Hungerford fishmonger Simon Rhodes is a big fan of barbecued fish
Quick and easy, try barbecuing swordfish, a tasty alternative to steaks and burgers.
Wow! What a roller coaster of a year and a half we have had – sadly it has not been a pleasurable ride and there have certainly been more downs than ups. Our whole food industry has been thrown directly under the spotlight due to much of it being imported and with all the restrictions, we have seen a significant increase in prices.
However, there is a glimmer of good news, we have seen a return of customers using local, more independent shops and seeing the benefits of shopping there. A friendly face, a community spirit where you catch up with people you used to see all the time at recreational clubs or even at the pub. Discovering local products, food that actually tastes more wholesome and less processed. A feeling of relaxed shopping, perhaps how it used to be or more importantly how it should be.
What we have also discovered during our restricted months is that time is important – time with our family and for ourselves.

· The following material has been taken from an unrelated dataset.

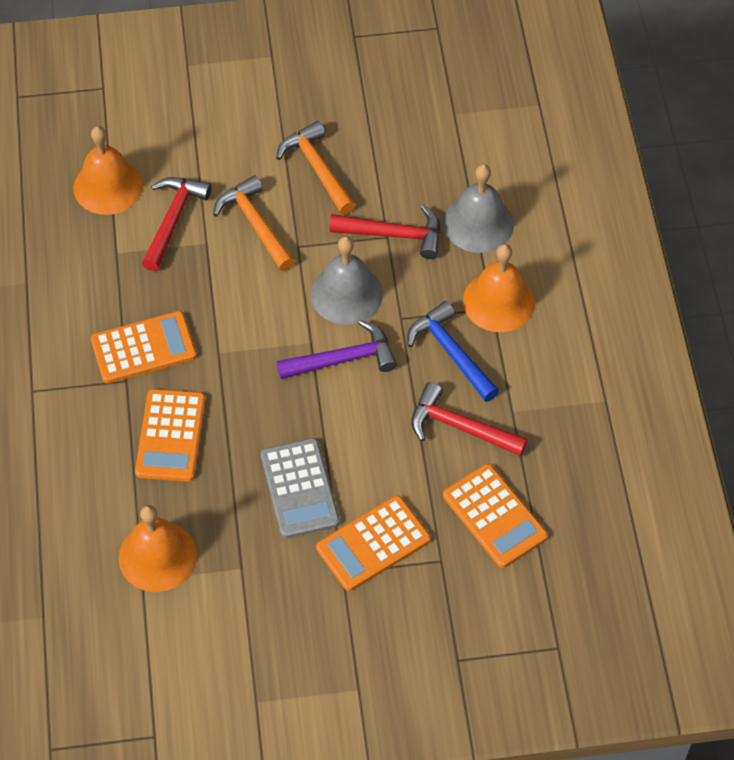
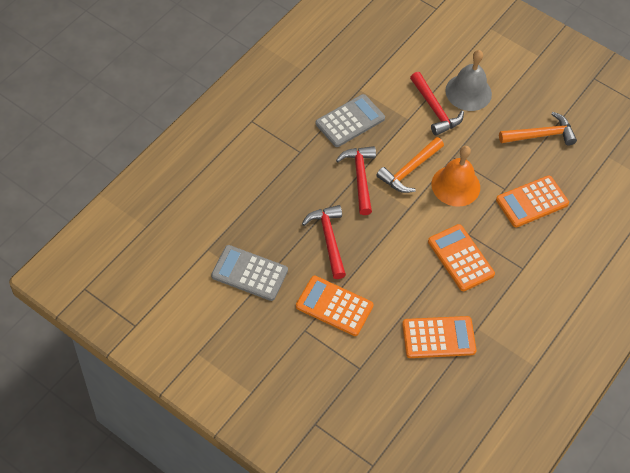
blue hammer: [407,301,499,402] = 1 -> none = 0
grey bell: [311,236,383,325] [443,164,514,253] = 2 -> [445,50,492,111] = 1
grey calculator: [261,438,340,538] = 1 -> [211,245,288,301] [315,94,385,147] = 2
orange bell: [74,126,143,215] [119,505,197,592] [463,244,535,332] = 3 -> [431,146,480,207] = 1
purple hammer: [277,320,397,379] = 1 -> none = 0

A need for community spirit has never been stronger. Us humans, as a rule, don’t like to be solitary for too long. We are social animals and love nothing more than a good story or a natter or even some great gossip.
So maybe, just maybe, we may see a big shift in the way we shop. Maybe, just maybe, we may see lots of small independent shops open by young entrepreneurs and the High Street may once again be a bustling, interesting and vibrant place to visit.

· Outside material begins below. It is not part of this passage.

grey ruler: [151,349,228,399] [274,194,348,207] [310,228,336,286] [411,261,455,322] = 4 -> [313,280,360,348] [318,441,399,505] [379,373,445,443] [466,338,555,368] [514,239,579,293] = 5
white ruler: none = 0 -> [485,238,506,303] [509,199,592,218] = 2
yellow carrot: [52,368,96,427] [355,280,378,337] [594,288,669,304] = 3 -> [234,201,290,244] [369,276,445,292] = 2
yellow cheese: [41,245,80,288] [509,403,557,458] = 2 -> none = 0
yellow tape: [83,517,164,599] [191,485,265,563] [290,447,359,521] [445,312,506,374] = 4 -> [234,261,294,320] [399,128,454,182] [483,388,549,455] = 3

With this optimistic approach for a return to traditional independent shopping I have decided to open The Lobster Pot Fishmongers in the High Street in Hungerford – right next door to an old fashioned butchers shop and opposite a bakery. I can see some serious gossiping coming on.
Anyway as I write this the sun is pushing hard through the clouds and the temperature is getting higher by the minute. Which can only mean one thin – it must be barbecue season once again.
Does fish go well on a barbecue? –you betchya it does.
In fact, fish is something that tastes totally amazing and will definitely step in from the subs bench should you be thinking that you want to try something a little more adventurous on your flames.
Recipe: Barbecued swordfish
Let me suggest a nice piece of swordfish, simply seasoned, lightly oiled and placed on the grill for about 6-8 minutes.
Remember to get the griddle marks crossed over at 45 degrees (it’s an OCD thing for chefs, but does look amazing)
Accompany this with a little herb dressing. Forage a bunch of mixed herbs from your garden or someone else’s garden, blitz it all together with some olive oil, garlic, a splash of white wine vinegar, a hint of Dijon mustard and a good squeeze of lemon, and season to taste.
If you are feeling totally continental why not go for the griddled fish platter?
Prawns, tuna, salmon, and scallops all seared on the flames and served with some quality smoked salmon, a few oysters, a wedge of lemon and hey presto with the help of a little sun, and a bottle of chilled Sauvignon you’ve just got yourself a cheap (albeit brief) holiday in France, Spain or Greece – and no need to quarantine.